If you follow the history of science, you know what happened: Copernicus wrote a book called Concerning the Revolution of Heavenly Bodies in 1543, which displaced Earth from the center of the universe and eventually led scientists to believe that the projected celestial sphere was no longer a valid structure, leaving the Earth naked and alone, suspended in space, just a great big round rock with a thin layer of life somehow existing on the surface. We lost the celestial sphere and we lost our sense of the biosphere and our sense of wholeness. We developed a condition I call Biosphere Blindness.
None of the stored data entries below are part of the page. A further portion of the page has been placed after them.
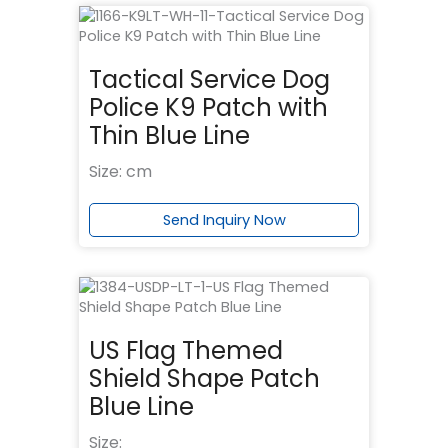
Tactical Service Dog
Police K9 Patch with
Thin Blue Line
Size: cm
Send Inquiry Now
US Flag Themed
Shield Shape Patch
Blue Line
Size:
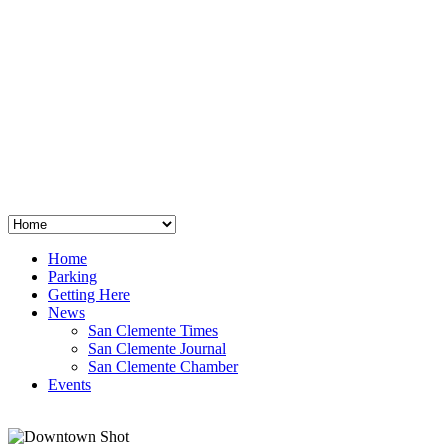
San Clemente
°
48
clear sky
humidity: 96%
wind: 3mph E
H 44 • L 39
°
64
Thu
Weather from OpenWeatherMap
Home
Parking
Getting Here
News
San Clemente Times
San Clemente Journal
San Clemente Chamber
Events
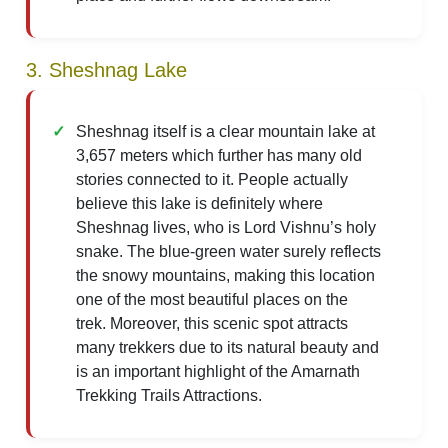
3. Sheshnag Lake
Sheshnag itself is a clear mountain lake at
3,657 meters which further has many old
stories connected to it. People actually
believe this lake is definitely where
Sheshnag lives, who is Lord Vishnu’s holy
snake. The blue-green water surely reflects
the snowy mountains, making this location
one of the most beautiful places on the
trek. Moreover, this scenic spot attracts
many trekkers due to its natural beauty and
is an important highlight of the Amarnath
Trekking Trails Attractions.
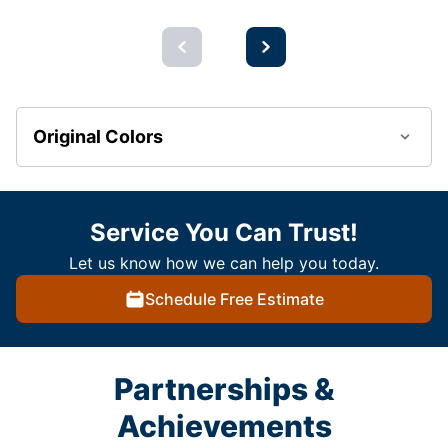
Original Colors
Service You Can Trust!
Let us know how we can help you today.
Schedule Free Estimate
Partnerships &
Achievements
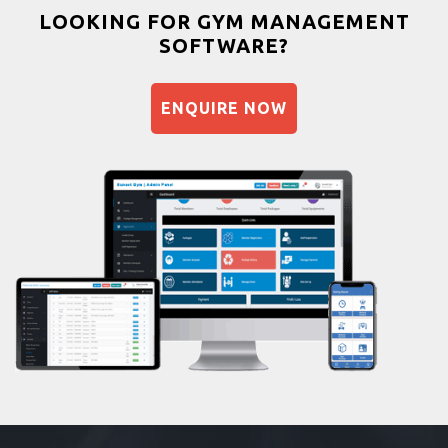
Bootcamp
LOOKING FOR GYM MANAGEMENT
SOFTWARE?
Balancing exercises
Sandbag training
ENQUIRE NOW
Naturopathy
Aasan
Prayanam
Acupressure
Powerlifting
Garba
Swimming
Skating
Drawing
Body building
Pilates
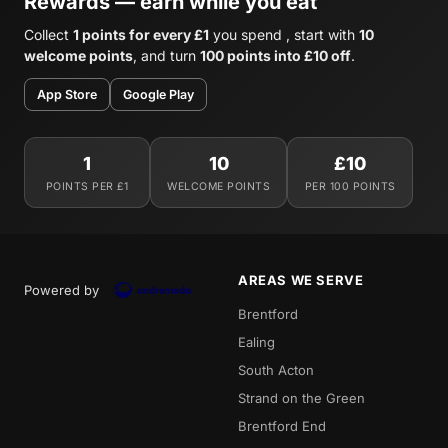
Rewards — earn while you eat
Collect
1 points for every £1
you spend , start with
10
welcome points
, and turn
100 points into £10 off
.
App Store
Google Play
1
10
£10
POINTS PER £1
WELCOME POINTS
PER 100 POINTS
AREAS WE SERVE
Powered by
Brentford
Ealing
South Acton
Strand on the Green
Brentford End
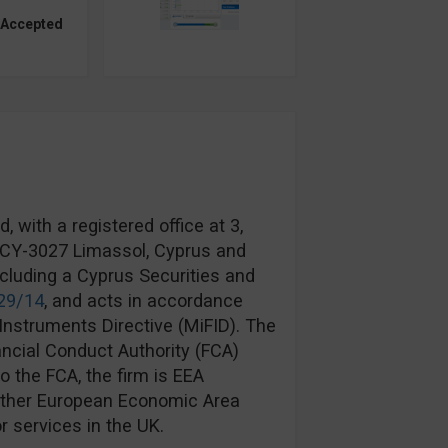
 Accepted
 with a registered office at 3,
, CY-3027 Limassol, Cyprus and
ncluding a Cyprus Securities and
29/14
, and acts in accordance
Instruments Directive (MiFID). The
ancial Conduct Authority (FCA)
to the FCA, the firm is EEA
another European Economic Area
r services in the UK.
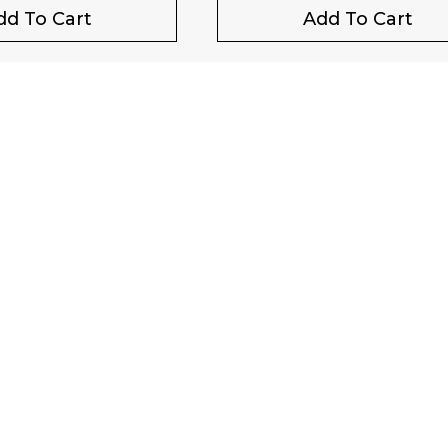
dd To Cart
Add To Cart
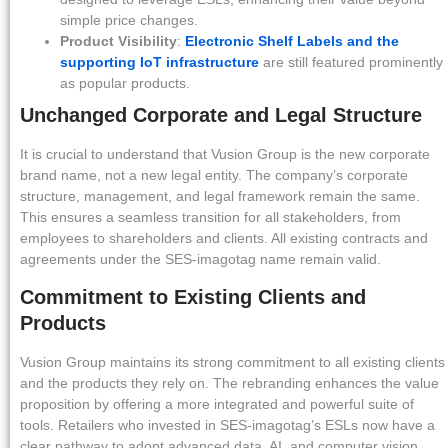
simple price changes.
Product Visibility
:
Electronic Shelf Labels and the
supporting IoT infrastructure
are still featured prominently
as popular products.
Unchanged Corporate and Legal Structure
It is crucial to understand that Vusion Group is the new corporate
brand name, not a new legal entity. The company’s corporate
structure, management, and legal framework remain the same.
This ensures a seamless transition for all stakeholders, from
employees to shareholders and clients. All existing contracts and
agreements under the SES-imagotag name remain valid.
Commitment to Existing Clients and
Products
Vusion Group maintains its strong commitment to all existing clients
and the products they rely on. The rebranding enhances the value
proposition by offering a more integrated and powerful suite of
tools. Retailers who invested in SES-imagotag’s ESLs now have a
clear pathway to adopt advanced data, AI, and computer vision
The celestial sphere is an essential tool used to mark and measure the biorhythms of the biosphere; the solar day, lunar month & seasonal year. The celestial sphere is a conceptual container for the biosphere, which exists within the hydrosphere, atmosphere and magnetosphere that surrounds planet Earth. The celestial sphere is a container for the sacredness, or wholeness of the living Earth. If we want to solve all our interrelated problems, we need to find a way to make nature sacred again and we must bring back the celestial sphere, which measures and demonstrates the biorhythms of the Earth’s predominantly plant-based biosphere.

Telling the time & date in an Agrarian Society.
Left side: 600 year old Astronomical Calendar-Clock in Prague.
Right side: Brand new MONAD Calendar-Clock app, in your Pocket.

And this is where the MONAD Calendar-Clock app makes it’s entrance on the stage. MONAD restores the Earth back to the center of the celestial sphere, and back to the center of our collective attention and awareness. Anyone who uses MONAD as their clock and calendar will find it much easier to understand and visualize the wholeness of the planetary biosphere.

We need to rediscover the love and respect for Nature and plants that we had just a few hundred years ago, and once again do our part to take care of the multitude of organisms and organ systems that contribute to the biodiversity of the living Earth, and make restoration of the biosphere a priority in our personal lives and political agenda all around the globe.

It boils down to a choice between Nature and money. Which do we choose to make more important in our lives? What is sacred in our lives? Do we want a whole lot of money to fight over, or do we want to be whole again?

(Special thanks to Charles Eisenstein, whose writings inspired this article.)